The captaincy of the Ship is finally given to Jay, a police enforcer who has killed many old people (over 40 years). Straight Heinleinian politics and tones. Best of all they all just wear a pair of short and that is all. To be disguised, they put one colour of shorts over the police black.

 

The great Psycho computer, the punch card AI programmed by the Builders

 

“Gregson stood and watched the machine of destiny. It was big, as it had to be to hold all the filed information, the various educational tapes, the selective masterplates, the cards, the erasers and computers. In itself it was a masterpiece of planning, constructed by the builders centuries ago to serve as a guide and a master above and beyond all limitations of human flesh. The Ship could forget its purpose, the personnel waste themselves in ambition and selfish pleasure, the race sicken and die from stupidity and greed, but Psycho would always be ready to give the information to restore the essential balance if the project of which it was a part was to succeed.

 

“And yet it was not wholly omnipotent. It could advise but it still needed the human touch to transform its dictates into action.” Chapter Eleven (Location 1571)

 

Description of the ship as a metal egg

 

“The ship was a murmuring throb of whispering sound. The eternal, inevitable vibration of life trapped in a medium of emptiness and silence. It was comforting in a way to hear it, to feel the subtle quiver of footsteps, the soft drone of engines, the myriad sounds of five thousand people living and breathing, loving and hoping, playing and working in the titanic metal egg which was their universe and their home.” Chapter Thirteen (Location 1872)

 

The Ship is losing energy – inevitable entropy

 

“‘The position as regards supply is serious.’ There was an unusual importance in Folden’s voice as he spoke. ‘As you all know, or should know, there can be no such thing as a perfectly balanced ecology in a closed-cycle system the size of the Ship. The very energy used in the effort of walking, for example, means energy lost. We can reclaim almost all of the water, almost all of the oxygen. I say “almost.” There is bound to be some wastage and our reclamation units are not one hundred per cent efficient. In effect then, we started with a certain amount of essential supplies on which we have had to draw to maintain our ecology.’ He paused, enjoying his moment. ‘At the present rate of consumption, those supplies will be exhausted by the end of the seventeenth generation.'” Chapter Fourteen (Location 2449)

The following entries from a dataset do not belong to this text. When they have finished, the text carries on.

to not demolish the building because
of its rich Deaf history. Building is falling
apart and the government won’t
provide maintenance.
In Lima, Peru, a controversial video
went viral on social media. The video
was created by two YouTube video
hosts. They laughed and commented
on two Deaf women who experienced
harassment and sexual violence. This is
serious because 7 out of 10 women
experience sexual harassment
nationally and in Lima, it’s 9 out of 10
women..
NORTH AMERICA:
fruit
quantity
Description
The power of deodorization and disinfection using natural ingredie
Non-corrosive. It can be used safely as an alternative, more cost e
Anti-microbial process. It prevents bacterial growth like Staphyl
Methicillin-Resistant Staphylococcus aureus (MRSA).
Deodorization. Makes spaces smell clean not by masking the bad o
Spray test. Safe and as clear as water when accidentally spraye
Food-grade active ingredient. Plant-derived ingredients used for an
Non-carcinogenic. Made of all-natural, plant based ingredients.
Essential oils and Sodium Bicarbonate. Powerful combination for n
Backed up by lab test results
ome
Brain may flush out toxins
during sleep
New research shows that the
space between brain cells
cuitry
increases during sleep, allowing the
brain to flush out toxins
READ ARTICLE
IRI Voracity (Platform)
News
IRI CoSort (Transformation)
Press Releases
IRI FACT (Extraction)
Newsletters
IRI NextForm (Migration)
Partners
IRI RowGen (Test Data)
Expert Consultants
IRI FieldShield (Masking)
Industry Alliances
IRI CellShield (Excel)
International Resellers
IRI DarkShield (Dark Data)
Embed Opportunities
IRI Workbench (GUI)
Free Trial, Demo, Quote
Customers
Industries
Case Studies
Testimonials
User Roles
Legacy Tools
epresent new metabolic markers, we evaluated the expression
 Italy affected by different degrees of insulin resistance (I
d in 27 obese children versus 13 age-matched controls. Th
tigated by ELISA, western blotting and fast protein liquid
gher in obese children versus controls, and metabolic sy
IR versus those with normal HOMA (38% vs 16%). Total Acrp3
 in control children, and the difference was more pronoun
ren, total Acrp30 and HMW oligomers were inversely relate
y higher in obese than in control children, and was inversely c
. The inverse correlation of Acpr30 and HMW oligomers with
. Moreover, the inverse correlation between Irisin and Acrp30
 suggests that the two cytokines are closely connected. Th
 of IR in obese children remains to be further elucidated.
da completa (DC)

Deep freeze hibernation of animals and people

 

“‘There’s no one else capable of operating the investigation ships; teaching the handling and care of rocket exploration craft is something which obviously couldn’t be done by means of educational tapes. We need those crews in deep freeze.’ Chapter Fifteen (Location 2476)

 

Great overview of GS travel needs – suspended animation plus generational rocketry

 

“‘First, there are two ways by which men can reach the stars. One is by suspended animation as you have suggested, the other is by generation ship, which this is. We have combined both and so avoided the weaknesses inherent in either. The generation ship depends on new blood replacing the old, but the danger is that the new blood will forget what it should remember. Sixteen generations are a long time, Jay. Even with continual use of educational tapes it is still hard for some people to accept the fact that the Ship is nothing but a metal can drifting in the void. To them the Ship is the universe and they just can’t imagine anything possibly being bigger.” Chapter Fifteen (Location 2498)

 

Heinleinian sexism

 

“‘Susan!’

‘I never really believed what you said. I’m a woman, Jay, and a woman knows when a man is in love with hjer.’ She smiled up at him. ‘Did you hear the news? Genetics has given permission for free-choice marriages.’ She paused, hopefully, and then shook his arm in a sudden impatience. ‘Jay! Didn’t you hear what I said?’

‘Yes,’ Jay lied. He was still thinking of what Quentin had told him in the Bridge. ‘It’ll take about five years.’

‘What will take five years?’

‘Contacting the planets.’

‘Who cares about planets?’ Susan clung to his arm.